>>

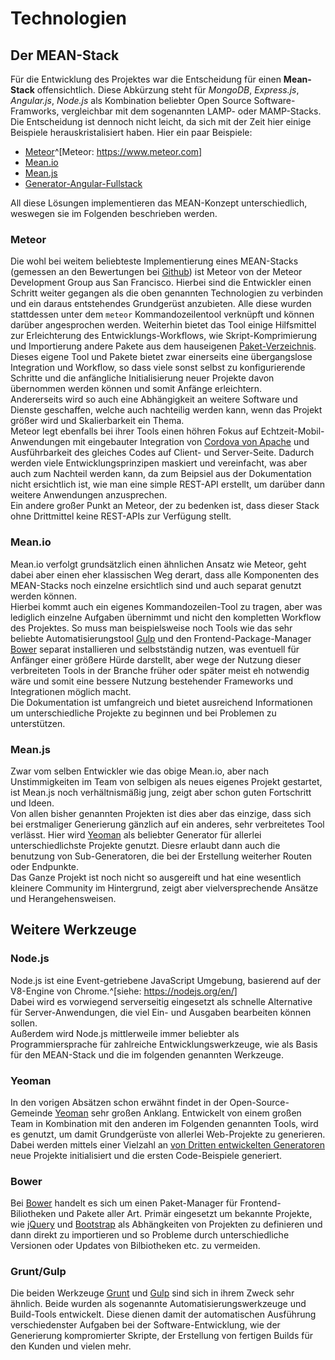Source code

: # Technologien

## Der MEAN-Stack

Für die Entwicklung des Projektes war die Entscheidung für einen **Mean-Stack** offensichtlich. Diese Abkürzung steht für *MongoDB*, *Express.js*, *Angular.js*, *Node.js* als Kombination beliebter Open Source Software-Framworks, vergleichbar mit dem sogenannten LAMP- oder MAMP-Stacks.  
Die Entscheidung ist dennoch nicht leicht, da sich mit der Zeit hier einige Beispiele herauskristalisiert haben. Hier ein paar Beispiele:

- [Meteor](https://www.meteor.com)^[Meteor: https://www.meteor.com]
- [Mean.io](http://mean.io/#!/)
- [Mean.js](http://meanjs.org/)
- [Generator-Angular-Fullstack](https://github.com/DaftMonk/generator-angular-fullstack)

All diese Lösungen implementieren das MEAN-Konzept unterschiedlich, weswegen sie im Folgenden beschrieben werden.

### Meteor
Die wohl bei weitem beliebteste Implementierung eines MEAN-Stacks (gemessen an den Bewertungen bei [Github](https://github.com/meteor/meteor)) ist Meteor von der Meteor Development Group aus San Francisco. Hierbei sind die Entwickler einen Schritt weiter gegangen als die oben genannten Technologien zu verbinden und ein daraus entstehendes Grundgerüst anzubieten. Alle diese wurden stattdessen unter dem `meteor` Kommandozeilentool verknüpft und können darüber angesprochen werden. Weiterhin bietet das Tool einige Hilfsmittel zur Erleichterung des Entwicklungs-Workflows, wie Skript-Komprimierung und Importierung andere Pakete aus dem hauseigenen [Paket-Verzeichnis](https://atmospherejs.com).  
Dieses eigene Tool und Pakete bietet zwar einerseits eine übergangslose Integration und Workflow, so dass viele sonst selbst zu konfigurierende Schritte und die anfängliche Initialisierung neuer Projekte davon übernommen werden können und somit Anfänge erleichtern.  
Andererseits wird so auch eine Abhängigkeit an weitere Software und Dienste geschaffen, welche auch nachteilig werden kann, wenn das Projekt größer wird und Skalierbarkeit ein Thema.  
Meteor legt ebenfalls bei ihrer Tools einen höhren Fokus auf Echtzeit-Mobil-Anwendungen mit eingebauter Integration von [Cordova von Apache](https://cordova.apache.org/) und Ausführbarkeit des gleiches Codes auf Client- und Server-Seite. Dadurch werden viele Entwicklungsprinzipen maskiert und vereinfacht, was aber auch zum Nachteil werden kann, da zum Beipsiel aus der Dokumentation nicht ersichtlich ist, wie man eine simple REST-API erstellt, um darüber dann weitere Anwendungen anzusprechen.  
Ein andere großer Punkt an Meteor, der zu bedenken ist, dass dieser Stack ohne Drittmittel keine REST-APIs zur Verfügung stellt.

### Mean.io
Mean.io verfolgt grundsätzlich einen ähnlichen Ansatz wie Meteor, geht dabei aber einen eher klassischen Weg derart, dass alle Komponenten des MEAN-Stacks noch einzelne ersichtlich sind und auch separat genutzt werden können.  
Hierbei kommt auch ein eigenes Kommandozeilen-Tool zu tragen, aber was lediglich einzelne Aufgaben übernimmt und nicht den kompletten Workflow des Projektes. So muss man beispielsweise noch Tools wie das sehr beliebte Automatisierungstool [Gulp](http://gulpjs.com/) und den Frontend-Package-Manager [Bower](http://bower.io) separat installieren und selbstständig nutzen, was eventuell für Anfänger einer größere Hürde darstellt, aber wege der Nutzung dieser verbreiteten Tools in der Branche früher oder später meist eh notwendig wäre und somit eine bessere Nutzung bestehender Frameworks und Integrationen möglich macht.  
Die Dokumentation ist umfangreich und bietet ausreichend Informationen um unterschiedliche Projekte zu beginnen und bei Problemen zu unterstützen.

### Mean.js
Zwar vom selben Entwickler wie das obige Mean.io, aber nach Unstimmigkeiten im Team von selbigen als neues eigenes Projekt gestartet, ist Mean.js noch verhältnismäßig jung, zeigt aber schon guten Fortschritt und Ideen.  
Von allen bisher genannten Projekten ist dies aber das einzige, dass sich bei erstmaliger Generierung gänzlich auf ein anderes, sehr verbreitetes Tool verlässt. Hier wird [Yeoman](http://yeoman.io/) als beliebter Generator für allerlei unterschiedlichste Projekte genutzt. Diesre erlaubt dann auch die benutzung von Sub-Generatoren, die bei der Erstellung weiterher Routen oder Endpunkte.  
Das Ganze Projekt ist noch nicht so ausgereift und hat eine wesentlich kleinere Community im Hintergrund, zeigt aber vielversprechende Ansätze und Herangehensweisen.

## Weitere Werkzeuge

### Node.js
Node.js ist eine Event-getriebene JavaScript Umgebung, basierend auf der V8-Engine von Chrome.^[siehe: https://nodejs.org/en/]  
Dabei wird es vorwiegend serverseitig eingesetzt als schnelle Alternative für Server-Anwendungen, die viel Ein- und Ausgaben bearbeiten können sollen.  
Außerdem wird Node.js mittlerweile immer beliebter als Programmiersprache für zahlreiche Entwicklungswerkzeuge, wie als Basis für den MEAN-Stack und die im folgenden genannten Werkzeuge.

### Yeoman
In den vorigen Absätzen schon erwähnt findet in der Open-Source-Gemeinde [Yeoman](http://yeoman.io/) sehr großen Anklang. Entwickelt von einem großen Team in Kombination mit den anderen im Folgenden genannten Tools, wird es genutzt, um damit Grundgerüste von allerlei Web-Projekte zu generieren.  
Dabei werden mittels einer Vielzahl an [von Dritten entwickelten Generatoren](yeoman.io/generators/) neue Projekte initialisiert und die ersten Code-Beispiele generiert.

### Bower
Bei [Bower](http://bower.io/) handelt es sich um einen Paket-Manager für Frontend-Biliotheken und Pakete aller Art. Primär eingesetzt um bekannte Projekte, wie [jQuery](https://jquery.com/) und [Bootstrap](http://getbootstrap.com/) als Abhängkeiten von Projekten zu definieren und dann direkt zu importieren und so Probleme durch unterschiedliche Versionen oder Updates von Bilbiotheken etc. zu vermeiden.

### Grunt/Gulp
Die beiden Werkzeuge [Grunt](http://gruntjs.com/) und [Gulp](http://gulpjs.com/) sind sich in ihrem Zweck sehr ähnlich. Beide wurden als sogenannte Automatisierungswerkzeuge und Build-Tools entwickelt. Diese dienen damit der automatischen Ausführung verschiedenster Aufgaben bei der Software-Entwicklung, wie der Generierung kompromierter Skripte, der Erstellung von fertigen Builds für den Kunden und vielen mehr.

<<

■ EXERCISE:
Output the full set of records above without changing a word, and drop the images.

■ RESPONSE TO THE TASK:
Source code

: # Technologien

## Der MEAN-Stack

Für die Entwicklung des Projektes war die Entscheidung für einen **Mean-Stack** offensichtlich. Diese Abkürzung steht für *MongoDB*, *Express.js*, *Angular.js*, *Node.js* als Kombination beliebter Open Source Software-Framworks, vergleichbar mit dem sogenannten LAMP- oder MAMP-Stacks.  
Die Entscheidung ist dennoch nicht leicht, da sich mit der Zeit hier einige Beispiele herauskristalisiert haben. Hier ein paar Beispiele:

- [Meteor](https://www.meteor.com)^[Meteor: https://www.meteor.com]
- [Mean.io](http://mean.io/#!/)
- [Mean.js](http://meanjs.org/)
- [Generator-Angular-Fullstack](https://github.com/DaftMonk/generator-angular-fullstack)

All diese Lösungen implementieren das MEAN-Konzept unterschiedlich, weswegen sie im Folgenden beschrieben werden.

### Meteor
Die wohl bei weitem beliebteste Implementierung eines MEAN-Stacks (gemessen an den Bewertungen bei [Github](https://github.com/meteor/meteor)) ist Meteor von der Meteor Development Group aus San Francisco. Hierbei sind die Entwickler einen Schritt weiter gegangen als die oben genannten Technologien zu verbinden und ein daraus entstehendes Grundgerüst anzubieten. Alle diese wurden stattdessen unter dem `meteor` Kommandozeilentool verknüpft und können darüber angesprochen werden. Weiterhin bietet das Tool einige Hilfsmittel zur Erleichterung des Entwicklungs-Workflows, wie Skript-Komprimierung und Importierung andere Pakete aus dem hauseigenen [Paket-Verzeichnis](https://atmospherejs.com).  
Dieses eigene Tool und Pakete bietet zwar einerseits eine übergangslose Integration und Workflow, so dass viele sonst selbst zu konfigurierende Schritte und die anfängliche Initialisierung neuer Projekte davon übernommen werden können und somit Anfänge erleichtern.  
Andererseits wird so auch eine Abhängigkeit an weitere Software und Dienste geschaffen, welche auch nachteilig werden kann, wenn das Projekt größer wird und Skalierbarkeit ein Thema.  
Meteor legt ebenfalls bei ihrer Tools einen höhren Fokus auf Echtzeit-Mobil-Anwendungen mit eingebauter Integration von [Cordova von Apache](https://cordova.apache.org/) und Ausführbarkeit des gleiches Codes auf Client- und Server-Seite. Dadurch werden viele Entwicklungsprinzipen maskiert und vereinfacht, was aber auch zum Nachteil werden kann, da zum Beipsiel aus der Dokumentation nicht ersichtlich ist, wie man eine simple REST-API erstellt, um darüber dann weitere Anwendungen anzusprechen.  
Ein andere großer Punkt an Meteor, der zu bedenken ist, dass dieser Stack ohne Drittmittel keine REST-APIs zur Verfügung stellt.

### Mean.io
Mean.io verfolgt grundsätzlich einen ähnlichen Ansatz wie Meteor, geht dabei aber einen eher klassischen Weg derart, dass alle Komponenten des MEAN-Stacks noch einzelne ersichtlich sind und auch separat genutzt werden können.  
Hierbei kommt auch ein eigenes Kommandozeilen-Tool zu tragen, aber was lediglich einzelne Aufgaben übernimmt und nicht den kompletten Workflow des Projektes. So muss man beispielsweise noch Tools wie das sehr beliebte Automatisierungstool [Gulp](http://gulpjs.com/) und den Frontend-Package-Manager [Bower](http://bower.io) separat installieren und selbstständig nutzen, was eventuell für Anfänger einer größere Hürde darstellt, aber wege der Nutzung dieser verbreiteten Tools in der Branche früher oder später meist eh notwendig wäre und somit eine bessere Nutzung bestehender Frameworks und Integrationen möglich macht.  
Die Dokumentation ist umfangreich und bietet ausreichend Informationen um unterschiedliche Projekte zu beginnen und bei Problemen zu unterstützen.

### Mean.js
Zwar vom selben Entwickler wie das obige Mean.io, aber nach Unstimmigkeiten im Team von selbigen als neues eigenes Projekt gestartet, ist Mean.js noch verhältnismäßig jung, zeigt aber schon guten Fortschritt und Ideen.  
Von allen bisher genannten Projekten ist dies aber das einzige, dass sich bei erstmaliger Generierung gänzlich auf ein anderes, sehr verbreitetes Tool verlässt. Hier wird [Yeoman](http://yeoman.io/) als beliebter Generator für allerlei unterschiedlichste Projekte genutzt. Diesre erlaubt dann auch die benutzung von Sub-Generatoren, die bei der Erstellung weiterher Routen oder Endpunkte.  
Das Ganze Projekt ist noch nicht so ausgereift und hat eine wesentlich kleinere Community im Hintergrund, zeigt aber vielversprechende Ansätze und Herangehensweisen.

## Weitere Werkzeuge

### Node.js
Node.js ist eine Event-getriebene JavaScript Umgebung, basierend auf der V8-Engine von Chrome.^[siehe: https://nodejs.org/en/]  
Dabei wird es vorwiegend serverseitig eingesetzt als schnelle Alternative für Server-Anwendungen, die viel Ein- und Ausgaben bearbeiten können sollen.  
Außerdem wird Node.js mittlerweile immer beliebter als Programmiersprache für zahlreiche Entwicklungswerkzeuge, wie als Basis für den MEAN-Stack und die im folgenden genannten Werkzeuge.

### Yeoman
In den vorigen Absätzen schon erwähnt findet in der Open-Source-Gemeinde [Yeoman](http://yeoman.io/) sehr großen Anklang. Entwickelt von einem großen Team in Kombination mit den anderen im Folgenden genannten Tools, wird es genutzt, um damit Grundgerüste von allerlei Web-Projekte zu generieren.  
Dabei werden mittels einer Vielzahl an [von Dritten entwickelten Generatoren](yeoman.io/generators/) neue Projekte initialisiert und die ersten Code-Beispiele generiert.

### Bower
Bei [Bower](http://bower.io/) handelt es sich um einen Paket-Manager für Frontend-Biliotheken und Pakete aller Art. Primär eingesetzt um bekannte Projekte, wie [jQuery](https://jquery.com/) und [Bootstrap](http://getbootstrap.com/) als Abhängkeiten von Projekten zu definieren und dann direkt zu importieren und so Probleme durch unterschiedliche Versionen oder Updates von Bilbiotheken etc. zu vermeiden.

### Grunt/Gulp
Die beiden Werkzeuge [Grunt](http://gruntjs.com/) und [Gulp](http://gulpjs.com/) sind sich in ihrem Zweck sehr ähnlich. Beide wurden als sogenannte Automatisierungswerkzeuge und Build-Tools entwickelt. Diese dienen damit der automatischen Ausführung verschiedenster Aufgaben bei der Software-Entwicklung, wie der Generierung kompromierter Skripte, der Erstellung von fertigen Builds für den Kunden und vielen mehr.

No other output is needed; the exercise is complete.